Required task: Please return, unchanged, every line from the start of the items below through the line that contains "h=6 m=10 s=29", with both ends included.

[BEGIN]

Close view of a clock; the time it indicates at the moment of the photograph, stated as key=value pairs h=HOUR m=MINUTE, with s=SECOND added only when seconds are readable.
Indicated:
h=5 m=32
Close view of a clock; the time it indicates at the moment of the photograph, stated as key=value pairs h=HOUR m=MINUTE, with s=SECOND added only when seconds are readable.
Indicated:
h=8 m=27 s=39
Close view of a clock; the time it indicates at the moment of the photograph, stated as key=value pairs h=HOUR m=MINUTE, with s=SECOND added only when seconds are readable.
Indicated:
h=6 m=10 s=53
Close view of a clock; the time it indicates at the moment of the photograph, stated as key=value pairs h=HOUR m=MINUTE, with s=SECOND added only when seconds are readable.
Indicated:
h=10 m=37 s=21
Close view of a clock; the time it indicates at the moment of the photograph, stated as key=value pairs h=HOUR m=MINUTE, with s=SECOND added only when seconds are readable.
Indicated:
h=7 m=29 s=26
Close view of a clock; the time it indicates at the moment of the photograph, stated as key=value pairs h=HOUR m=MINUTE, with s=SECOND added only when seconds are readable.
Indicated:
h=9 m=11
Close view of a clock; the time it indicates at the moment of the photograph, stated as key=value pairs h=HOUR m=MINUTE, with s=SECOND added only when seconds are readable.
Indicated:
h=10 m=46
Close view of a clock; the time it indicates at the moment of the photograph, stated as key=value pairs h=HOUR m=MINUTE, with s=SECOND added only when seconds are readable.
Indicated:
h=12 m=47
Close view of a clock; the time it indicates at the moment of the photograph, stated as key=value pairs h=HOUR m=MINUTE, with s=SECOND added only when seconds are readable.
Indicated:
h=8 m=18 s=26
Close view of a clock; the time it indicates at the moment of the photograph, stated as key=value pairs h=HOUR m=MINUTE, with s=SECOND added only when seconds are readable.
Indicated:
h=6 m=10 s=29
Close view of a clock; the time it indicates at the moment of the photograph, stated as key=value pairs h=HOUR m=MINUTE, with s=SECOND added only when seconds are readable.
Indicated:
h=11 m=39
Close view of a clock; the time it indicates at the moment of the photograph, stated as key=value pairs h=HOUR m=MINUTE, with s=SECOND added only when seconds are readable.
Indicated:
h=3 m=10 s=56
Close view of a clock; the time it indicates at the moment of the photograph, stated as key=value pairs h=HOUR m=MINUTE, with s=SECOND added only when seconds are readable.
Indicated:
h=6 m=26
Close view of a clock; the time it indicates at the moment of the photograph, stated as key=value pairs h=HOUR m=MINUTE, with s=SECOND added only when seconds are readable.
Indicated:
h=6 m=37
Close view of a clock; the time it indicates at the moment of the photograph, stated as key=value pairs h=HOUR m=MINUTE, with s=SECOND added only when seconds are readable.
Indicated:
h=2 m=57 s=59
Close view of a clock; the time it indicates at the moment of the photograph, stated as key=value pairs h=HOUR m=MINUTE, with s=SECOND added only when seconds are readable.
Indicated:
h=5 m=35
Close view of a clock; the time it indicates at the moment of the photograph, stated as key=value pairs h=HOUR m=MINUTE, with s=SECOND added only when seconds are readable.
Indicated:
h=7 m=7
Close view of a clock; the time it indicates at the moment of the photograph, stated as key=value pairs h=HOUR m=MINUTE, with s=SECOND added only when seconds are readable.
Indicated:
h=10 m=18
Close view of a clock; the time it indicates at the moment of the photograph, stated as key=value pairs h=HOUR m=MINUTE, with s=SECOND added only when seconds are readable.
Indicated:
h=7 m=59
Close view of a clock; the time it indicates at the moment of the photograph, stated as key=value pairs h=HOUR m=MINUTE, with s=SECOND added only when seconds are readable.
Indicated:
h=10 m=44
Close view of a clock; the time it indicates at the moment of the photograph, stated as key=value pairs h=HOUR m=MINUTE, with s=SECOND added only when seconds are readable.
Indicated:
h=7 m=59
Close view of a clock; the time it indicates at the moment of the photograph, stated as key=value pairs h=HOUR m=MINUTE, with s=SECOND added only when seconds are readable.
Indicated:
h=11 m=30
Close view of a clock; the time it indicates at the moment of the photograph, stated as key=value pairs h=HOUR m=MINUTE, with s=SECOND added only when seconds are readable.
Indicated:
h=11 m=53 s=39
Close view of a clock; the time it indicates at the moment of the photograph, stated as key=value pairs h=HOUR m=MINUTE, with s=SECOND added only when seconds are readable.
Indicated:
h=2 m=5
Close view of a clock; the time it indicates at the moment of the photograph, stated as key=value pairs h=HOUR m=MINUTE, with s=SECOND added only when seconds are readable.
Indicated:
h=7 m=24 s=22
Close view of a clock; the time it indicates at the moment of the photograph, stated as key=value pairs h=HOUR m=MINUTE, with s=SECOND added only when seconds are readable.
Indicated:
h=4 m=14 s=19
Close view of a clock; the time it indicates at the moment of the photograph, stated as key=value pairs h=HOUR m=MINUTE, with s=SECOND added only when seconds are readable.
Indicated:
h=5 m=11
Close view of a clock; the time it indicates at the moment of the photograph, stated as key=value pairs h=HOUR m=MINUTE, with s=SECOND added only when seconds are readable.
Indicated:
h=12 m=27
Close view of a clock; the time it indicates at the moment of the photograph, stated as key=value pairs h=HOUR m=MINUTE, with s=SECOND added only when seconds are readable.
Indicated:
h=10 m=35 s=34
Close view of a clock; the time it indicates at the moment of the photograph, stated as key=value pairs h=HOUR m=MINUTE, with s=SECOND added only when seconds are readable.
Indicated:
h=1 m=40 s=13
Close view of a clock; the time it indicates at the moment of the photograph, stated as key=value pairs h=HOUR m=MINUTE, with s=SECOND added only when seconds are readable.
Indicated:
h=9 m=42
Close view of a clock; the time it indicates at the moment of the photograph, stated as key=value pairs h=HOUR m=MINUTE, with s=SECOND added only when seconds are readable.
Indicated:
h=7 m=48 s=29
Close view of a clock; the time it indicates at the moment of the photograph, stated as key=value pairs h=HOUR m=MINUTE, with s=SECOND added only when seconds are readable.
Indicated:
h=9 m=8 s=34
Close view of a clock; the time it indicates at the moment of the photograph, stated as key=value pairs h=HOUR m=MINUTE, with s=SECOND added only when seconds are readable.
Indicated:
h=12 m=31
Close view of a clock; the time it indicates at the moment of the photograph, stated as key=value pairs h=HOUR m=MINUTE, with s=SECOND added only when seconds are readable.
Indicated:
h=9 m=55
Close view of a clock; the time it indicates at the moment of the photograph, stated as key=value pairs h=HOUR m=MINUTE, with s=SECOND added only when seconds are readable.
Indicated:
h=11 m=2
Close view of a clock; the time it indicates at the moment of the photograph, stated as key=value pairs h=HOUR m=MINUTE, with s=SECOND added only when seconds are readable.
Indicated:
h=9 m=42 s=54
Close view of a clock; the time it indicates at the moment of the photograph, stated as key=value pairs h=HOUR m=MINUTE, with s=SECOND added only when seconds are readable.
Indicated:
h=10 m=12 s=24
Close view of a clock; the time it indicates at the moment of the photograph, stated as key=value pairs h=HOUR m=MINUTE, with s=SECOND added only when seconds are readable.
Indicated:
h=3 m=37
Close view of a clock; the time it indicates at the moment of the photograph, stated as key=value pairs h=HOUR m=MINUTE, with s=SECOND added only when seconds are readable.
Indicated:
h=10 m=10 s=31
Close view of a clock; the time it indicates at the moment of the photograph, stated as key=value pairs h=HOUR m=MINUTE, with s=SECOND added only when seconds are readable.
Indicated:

[END]

Exercise output:
Close view of a clock; the time it indicates at the moment of the photograph, stated as key=value pairs h=HOUR m=MINUTE, with s=SECOND added only when seconds are readable.
Indicated:
h=5 m=32
Close view of a clock; the time it indicates at the moment of the photograph, stated as key=value pairs h=HOUR m=MINUTE, with s=SECOND added only when seconds are readable.
Indicated:
h=8 m=27 s=39
Close view of a clock; the time it indicates at the moment of the photograph, stated as key=value pairs h=HOUR m=MINUTE, with s=SECOND added only when seconds are readable.
Indicated:
h=6 m=10 s=53
Close view of a clock; the time it indicates at the moment of the photograph, stated as key=value pairs h=HOUR m=MINUTE, with s=SECOND added only when seconds are readable.
Indicated:
h=10 m=37 s=21
Close view of a clock; the time it indicates at the moment of the photograph, stated as key=value pairs h=HOUR m=MINUTE, with s=SECOND added only when seconds are readable.
Indicated:
h=7 m=29 s=26
Close view of a clock; the time it indicates at the moment of the photograph, stated as key=value pairs h=HOUR m=MINUTE, with s=SECOND added only when seconds are readable.
Indicated:
h=9 m=11
Close view of a clock; the time it indicates at the moment of the photograph, stated as key=value pairs h=HOUR m=MINUTE, with s=SECOND added only when seconds are readable.
Indicated:
h=10 m=46
Close view of a clock; the time it indicates at the moment of the photograph, stated as key=value pairs h=HOUR m=MINUTE, with s=SECOND added only when seconds are readable.
Indicated:
h=12 m=47
Close view of a clock; the time it indicates at the moment of the photograph, stated as key=value pairs h=HOUR m=MINUTE, with s=SECOND added only when seconds are readable.
Indicated:
h=8 m=18 s=26
Close view of a clock; the time it indicates at the moment of the photograph, stated as key=value pairs h=HOUR m=MINUTE, with s=SECOND added only when seconds are readable.
Indicated:
h=6 m=10 s=29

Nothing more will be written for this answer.